The key current official source for how FDA’s advisory process treated AOD-9604 in compounding policy.

Used for: 12-0 vote against inclusion on the 503A bulks list

WADA 2026 list

WADA Prohibited List

The clearest current source for the sports-ban status of AOD-9604.

Used for: current anti-doping status as a growth hormone fragment

Final Takeaway

AOD-9604 is one of those compounds that can sound much stronger in conversation than it looks in the full evidence record. It had a real obesity-drug history, a real fat-metabolism rationale, and a historically decent tolerability profile. But it still failed where it mattered most: it did not turn into a convincingly effective obesity drug. The cleanest conclusion is “interesting historical peptide, weak modern fat-loss case, and current reasons for caution.”

FAQ

What is AOD-9604?

AOD-9604 is a modified human growth hormone fragment, also described as Tyr-hGH177-191, originally developed as an obesity treatment candidate.

Does AOD-9604 actually work for fat loss?

Not strongly by modern obesity-drug standards. It had enough early promise to justify real development, but the later obesity efficacy study did not meet the primary endpoint and development for obesity was discontinued.

How much human trial evidence exists for AOD-9604?

There were six clinical trials involving roughly 900 to 936 participants, including two larger oral phase IIb obesity studies.

Is AOD-9604 safer than full growth hormone?

Historically, it looked different from full hGH in that it did not show meaningful IGF-1 elevation or negative carbohydrate-metabolism effects in the human safety program. That does not make the current compounding story low risk.

What happened to AOD-9604 after obesity development failed?

It was repurposed as LAT8881 and moved into neuropathic-pain research.

Is AOD-9604 FDA-approved?

It is not part of the current approved obesity-drug lineup, and FDA currently treats compounded AOD-9604 as a substance with potential significant safety risk.

Is AOD-9604 banned in sport?

Yes. WADA’s 2026 Prohibited List includes growth hormone fragments such as AOD-9604 and hGH 176-191.

What are the biggest current risks with AOD-9604?

The biggest current risks are compounding-related: immunogenicity potential, peptide-related impurities, API-characterization complexity, and limited safety information.

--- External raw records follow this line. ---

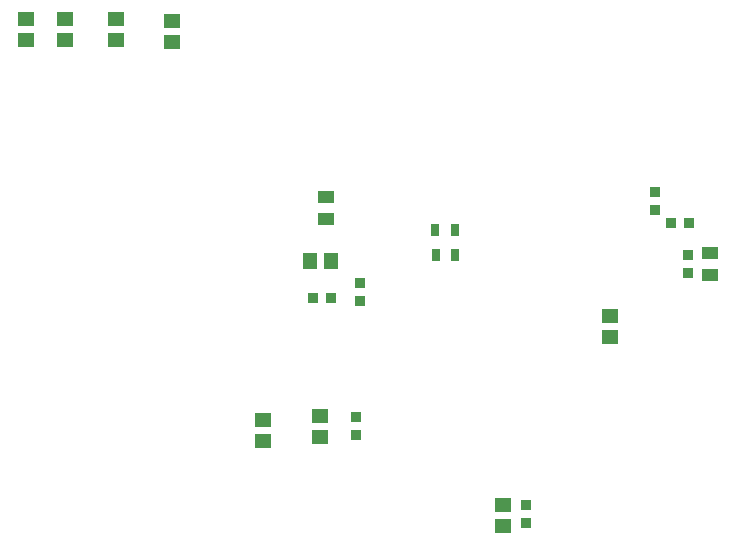
<source format=gbr>
G04 EAGLE Gerber RS-274X export*
G75*
%MOMM*%
%FSLAX34Y34*%
%LPD*%
%INSolderpaste Bottom*%
%IPPOS*%
%AMOC8*
5,1,8,0,0,1.08239X$1,22.5*%
G01*
G04 Define Apertures*
%ADD10R,1.465300X1.164600*%
%ADD11R,1.164600X1.465300*%
%ADD12R,0.920900X0.970200*%
%ADD13R,0.970200X0.920900*%
%ADD14R,0.798700X0.973900*%
%ADD15R,1.420200X1.031200*%
D10*
X-162560Y289696D03*
X-162560Y307204D03*
X-209550Y290966D03*
X-209550Y308474D03*
X-252730Y290966D03*
X-252730Y308474D03*
X-285750Y290966D03*
X-285750Y308474D03*
D11*
X-28076Y104140D03*
X-45584Y104140D03*
D12*
X-27814Y72659D03*
X-43306Y72659D03*
D13*
X-3281Y85216D03*
X-3281Y69724D03*
D10*
X-85090Y-48124D03*
X-85090Y-30616D03*
X208280Y39506D03*
X208280Y57014D03*
D13*
X274320Y93854D03*
X274320Y109346D03*
X-6350Y-27814D03*
X-6350Y-43306D03*
D10*
X-36830Y-27444D03*
X-36830Y-44952D03*
D13*
X246380Y147194D03*
X246380Y162686D03*
D12*
X260224Y135890D03*
X275716Y135890D03*
D14*
X60758Y130600D03*
X77062Y130600D03*
D15*
X-31750Y157785D03*
X-31750Y139395D03*
X293370Y110795D03*
X293370Y92405D03*
D14*
X77462Y109410D03*
X61158Y109410D03*
D13*
X137160Y-102744D03*
X137160Y-118236D03*
D10*
X118110Y-103006D03*
X118110Y-120514D03*
M02*

</source>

Why does AOD-9604 still get hype online?

Because it had a real obesity-drug history and a plausible fat-metabolism mechanism, which makes it easy to market long after the efficacy story stopped being convincing.

What is the safest way to think about AOD-9604 right now?

Treat it as a historically interesting fat-metabolism fragment with underwhelming obesity efficacy and a current regulatory caution story, not as a hidden modern weight-loss breakthrough.

VerifiedSupps Medical Disclaimer

This content is for educational purposes only and is not medical advice. AOD-9604 is not a routine approved obesity medicine, and current FDA materials describe meaningful safety uncertainty around compounded versions. A historical clinical program and a plausible lipolytic mechanism do not make gray-market peptide use safe, effective, or appropriate. Do not use unverified peptide products as a substitute for evidence-based weight-management care. Seek urgent medical care for chest pain, fainting, severe swelling, trouble breathing, persistent vomiting, or strong reactions after using any unverified peptide product.